Miller: Derrick, I think this concept of having two pianists was your idea. That gives us even more freedom to explore. Mary Lou's playing had such strength of character, even late in her life. Carmen Staaf and Shamie Royston were great choices because they both have relationships with Mary Lou. They've performed her music, written music for her, or been involved with an organization focused on her. They have different sounds on the piano, so I think it will mix beautifully.
Carmen and I have worked together as a duo. We really clicked because we have many of the same values musically. We did her tune for Mary Lou "MLW," which is grounded in groove and swing, on our duo album Science Fair.

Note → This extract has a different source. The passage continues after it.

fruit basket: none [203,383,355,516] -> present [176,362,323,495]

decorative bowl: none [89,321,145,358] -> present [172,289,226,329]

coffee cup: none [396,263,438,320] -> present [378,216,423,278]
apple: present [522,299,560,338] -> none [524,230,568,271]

She plays so rhythmically.
After Black Christ of the Andes was released in 1964, Mary Lou started distributing a one-page handout titled "Jazz for the Soul" at her performances. The last paragraph reads (in all caps): "YOUR ATTENTIVE PARTICIPATION, THRU LISTENING WITH YOUR EARS AND YOUR HEART, WILL ALLOW YOU TO ENJOY FULLY THIS EXCHANGE OF IDEAS, TO SENSE THESE VARIOUS MOODS, AND TO REAP THE FULL THERAPEUTIC REWARDS THAT GOOD MUSIC ALWAYS BRINGS TO A TIRED, DISTURBED SOUL AND ALL 'WHO DIG THE SOUNDS.'"
If you were going to have a message for your audience at Monterey, what would it be?
Hodges: That's classic! I don't know what I can say that will top that. Honestly, I hope they will come and have a good time. I want them to feel what we felt through this entire process, that amazing spirit that connects all of this music beyond eras.
Miller: My most powerful moments in a concert environment have been where it feels like a communal gathering. Where the audience and the performers feel like one. Where we all leave feeling like our lives have been transformed. Much like a powerful service. That's what I always hope for as an audience member and as a performer. I hope we will all leave that space feeling like we got nourishment of the soul. And that we've been transformed in that moment. It should be like a spiritual refueling station that we visit so that we can now go and hopefully continue our lives to make this world a better place.